Inertial ranges in three-dimensional quasi-geostrophic turbulence

Abstract

A theory is presented both for spectral energy transfer and for the transfer of spectral components of pseudo-potential enstrophy in a homogeneous quasi-geostrophic turbulent field which is rendered anisotropic by the distortion caused by a random collection of vortices superimposed on the principal motions. The fluid is, thus, subjected to an almost irrotational distortion. The random vortices cause straining effects on turbulent velocity and temperature fluctuations and modify the energy spectrum in the spectral ranges of interest. The strain imposed by the distortion is assumed to be homogeneous. For three-dimensional quasi-geostrophic turbulence that conserves pseudo-potential enstrophy as well as energy, this theory predicts −8/3 and −4 power inertial-range energy spectra.

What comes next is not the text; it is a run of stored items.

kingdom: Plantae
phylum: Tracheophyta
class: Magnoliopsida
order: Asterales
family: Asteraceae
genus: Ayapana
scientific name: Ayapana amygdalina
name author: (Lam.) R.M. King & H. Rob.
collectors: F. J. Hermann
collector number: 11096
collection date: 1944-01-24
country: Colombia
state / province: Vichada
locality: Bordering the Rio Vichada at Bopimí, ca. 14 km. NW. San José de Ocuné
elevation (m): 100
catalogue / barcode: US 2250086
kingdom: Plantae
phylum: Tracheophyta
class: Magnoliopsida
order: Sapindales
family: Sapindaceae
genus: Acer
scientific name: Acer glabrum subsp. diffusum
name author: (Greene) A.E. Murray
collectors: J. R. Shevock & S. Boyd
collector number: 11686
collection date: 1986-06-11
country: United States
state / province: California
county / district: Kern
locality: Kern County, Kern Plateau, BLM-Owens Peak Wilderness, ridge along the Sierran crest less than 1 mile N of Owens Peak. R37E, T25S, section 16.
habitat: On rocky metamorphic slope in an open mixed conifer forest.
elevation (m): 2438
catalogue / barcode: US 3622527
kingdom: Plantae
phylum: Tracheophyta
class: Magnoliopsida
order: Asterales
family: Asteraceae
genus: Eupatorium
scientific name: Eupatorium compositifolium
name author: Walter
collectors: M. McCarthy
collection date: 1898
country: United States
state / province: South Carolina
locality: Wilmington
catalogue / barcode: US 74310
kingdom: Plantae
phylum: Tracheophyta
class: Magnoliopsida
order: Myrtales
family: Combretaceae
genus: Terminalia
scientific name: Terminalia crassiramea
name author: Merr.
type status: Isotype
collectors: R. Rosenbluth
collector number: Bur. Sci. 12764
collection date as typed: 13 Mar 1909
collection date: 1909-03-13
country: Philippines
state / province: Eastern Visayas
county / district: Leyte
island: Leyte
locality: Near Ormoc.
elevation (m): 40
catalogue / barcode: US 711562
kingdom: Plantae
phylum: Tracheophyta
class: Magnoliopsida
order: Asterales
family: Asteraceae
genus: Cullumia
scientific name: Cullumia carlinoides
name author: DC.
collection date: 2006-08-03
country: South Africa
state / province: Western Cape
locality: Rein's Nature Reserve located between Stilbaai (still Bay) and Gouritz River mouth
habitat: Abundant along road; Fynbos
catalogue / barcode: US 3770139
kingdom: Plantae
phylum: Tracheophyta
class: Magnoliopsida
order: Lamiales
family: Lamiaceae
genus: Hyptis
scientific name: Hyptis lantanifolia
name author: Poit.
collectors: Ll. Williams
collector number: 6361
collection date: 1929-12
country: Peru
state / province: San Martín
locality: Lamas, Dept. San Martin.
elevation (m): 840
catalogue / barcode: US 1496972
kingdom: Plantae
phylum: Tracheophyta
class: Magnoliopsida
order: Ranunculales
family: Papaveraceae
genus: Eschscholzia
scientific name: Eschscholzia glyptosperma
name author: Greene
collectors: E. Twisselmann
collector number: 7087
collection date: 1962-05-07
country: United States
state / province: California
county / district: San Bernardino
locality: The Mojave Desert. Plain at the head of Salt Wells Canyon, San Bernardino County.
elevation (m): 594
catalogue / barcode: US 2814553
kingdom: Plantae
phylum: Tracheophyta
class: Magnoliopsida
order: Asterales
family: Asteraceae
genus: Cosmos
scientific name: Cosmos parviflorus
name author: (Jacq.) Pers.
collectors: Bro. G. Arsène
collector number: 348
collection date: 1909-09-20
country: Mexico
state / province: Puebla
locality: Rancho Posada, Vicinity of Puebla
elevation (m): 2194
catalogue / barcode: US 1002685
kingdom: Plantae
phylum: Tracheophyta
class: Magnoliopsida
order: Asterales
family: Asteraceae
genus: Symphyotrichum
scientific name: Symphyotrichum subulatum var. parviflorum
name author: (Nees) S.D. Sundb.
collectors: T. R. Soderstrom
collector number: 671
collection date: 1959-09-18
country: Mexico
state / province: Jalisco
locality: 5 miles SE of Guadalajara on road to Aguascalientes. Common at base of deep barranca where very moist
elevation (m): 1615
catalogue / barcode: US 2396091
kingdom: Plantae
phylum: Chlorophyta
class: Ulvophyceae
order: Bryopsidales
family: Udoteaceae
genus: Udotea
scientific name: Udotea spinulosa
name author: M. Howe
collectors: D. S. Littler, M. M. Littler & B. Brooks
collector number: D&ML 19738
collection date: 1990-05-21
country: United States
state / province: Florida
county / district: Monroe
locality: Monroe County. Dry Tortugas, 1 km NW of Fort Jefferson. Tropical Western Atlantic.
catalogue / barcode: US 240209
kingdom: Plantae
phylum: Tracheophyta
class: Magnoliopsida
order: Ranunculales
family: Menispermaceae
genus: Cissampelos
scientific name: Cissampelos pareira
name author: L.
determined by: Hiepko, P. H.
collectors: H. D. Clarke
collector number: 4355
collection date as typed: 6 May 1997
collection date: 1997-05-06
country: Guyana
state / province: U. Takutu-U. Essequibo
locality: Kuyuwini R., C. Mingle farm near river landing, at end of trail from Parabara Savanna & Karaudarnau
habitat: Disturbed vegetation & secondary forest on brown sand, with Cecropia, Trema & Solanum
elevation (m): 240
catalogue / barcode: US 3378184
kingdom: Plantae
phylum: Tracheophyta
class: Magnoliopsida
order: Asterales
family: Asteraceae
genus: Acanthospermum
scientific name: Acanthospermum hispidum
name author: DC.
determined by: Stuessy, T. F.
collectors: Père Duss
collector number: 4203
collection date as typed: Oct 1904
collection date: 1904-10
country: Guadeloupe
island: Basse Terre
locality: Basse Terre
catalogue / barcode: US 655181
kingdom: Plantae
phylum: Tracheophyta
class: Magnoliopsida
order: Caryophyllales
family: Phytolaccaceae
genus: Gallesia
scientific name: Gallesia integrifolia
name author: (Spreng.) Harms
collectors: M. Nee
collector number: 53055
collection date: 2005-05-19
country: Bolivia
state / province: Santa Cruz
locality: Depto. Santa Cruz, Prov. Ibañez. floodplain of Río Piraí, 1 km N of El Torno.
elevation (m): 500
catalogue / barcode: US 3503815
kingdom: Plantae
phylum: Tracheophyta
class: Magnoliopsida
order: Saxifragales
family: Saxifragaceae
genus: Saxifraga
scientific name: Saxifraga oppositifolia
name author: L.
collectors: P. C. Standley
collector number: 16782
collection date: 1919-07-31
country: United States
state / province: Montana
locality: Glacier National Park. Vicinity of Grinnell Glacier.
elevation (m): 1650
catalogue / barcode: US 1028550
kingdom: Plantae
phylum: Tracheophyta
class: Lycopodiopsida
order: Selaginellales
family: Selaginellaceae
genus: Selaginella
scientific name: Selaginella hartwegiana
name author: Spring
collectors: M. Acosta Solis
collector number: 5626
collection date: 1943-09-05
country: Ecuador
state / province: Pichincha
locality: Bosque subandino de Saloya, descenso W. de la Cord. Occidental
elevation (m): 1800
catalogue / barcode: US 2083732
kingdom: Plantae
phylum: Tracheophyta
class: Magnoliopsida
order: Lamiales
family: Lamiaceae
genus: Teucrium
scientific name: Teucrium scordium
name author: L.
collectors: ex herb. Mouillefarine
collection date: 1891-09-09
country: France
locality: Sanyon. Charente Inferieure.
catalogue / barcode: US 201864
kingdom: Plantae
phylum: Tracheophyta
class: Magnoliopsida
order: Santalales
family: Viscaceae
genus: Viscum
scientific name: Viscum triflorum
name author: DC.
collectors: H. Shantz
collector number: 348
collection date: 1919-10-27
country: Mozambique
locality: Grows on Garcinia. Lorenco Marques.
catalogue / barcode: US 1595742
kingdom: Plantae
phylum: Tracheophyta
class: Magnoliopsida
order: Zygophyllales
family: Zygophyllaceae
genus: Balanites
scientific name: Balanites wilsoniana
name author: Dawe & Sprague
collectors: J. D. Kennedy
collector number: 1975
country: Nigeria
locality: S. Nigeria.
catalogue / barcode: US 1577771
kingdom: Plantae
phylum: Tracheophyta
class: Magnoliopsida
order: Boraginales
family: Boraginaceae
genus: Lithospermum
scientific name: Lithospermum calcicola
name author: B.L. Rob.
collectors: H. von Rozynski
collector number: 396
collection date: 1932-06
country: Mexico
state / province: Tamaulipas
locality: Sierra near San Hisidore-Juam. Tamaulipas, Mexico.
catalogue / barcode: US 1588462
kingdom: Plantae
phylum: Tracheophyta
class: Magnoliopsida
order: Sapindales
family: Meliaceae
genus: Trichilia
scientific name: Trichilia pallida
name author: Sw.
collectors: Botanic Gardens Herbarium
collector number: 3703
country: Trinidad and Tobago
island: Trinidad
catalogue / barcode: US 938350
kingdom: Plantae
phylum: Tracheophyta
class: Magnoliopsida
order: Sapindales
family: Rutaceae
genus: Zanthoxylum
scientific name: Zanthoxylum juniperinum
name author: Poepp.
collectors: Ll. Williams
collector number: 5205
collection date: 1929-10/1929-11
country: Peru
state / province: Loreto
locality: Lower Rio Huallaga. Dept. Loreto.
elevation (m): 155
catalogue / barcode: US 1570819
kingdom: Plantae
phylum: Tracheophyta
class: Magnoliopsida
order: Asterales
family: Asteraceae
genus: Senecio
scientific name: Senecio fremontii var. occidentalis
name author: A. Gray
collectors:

The predictions favourably corroborate the observed spectrum of energy in the atmosphere in the region of hemispheric wave-numbers 10–16 with a −8/3 slope and at higher wave-numbers with −4 slope on a log-log energy-wave-number diagram. The transfer rates of pseudo-potential enstrophy in the range 10⩽n⩽16 and of energy in the rangen>16 are identically zero, while the transfer of energy in the first range is from higher to lower wave-numbers and that of the pseudo-potential enstrophy in the second range is from lower to higher wave-numbers.

As compared with the earlier two-dimensional turbulence theory of Kraichnan and the quasigeostrophic turbulence theory of Charney, the present theory predicts more realistic shapes of the energy spectra of atmospheric motions at scales shorter than the baroclinic excitation scales.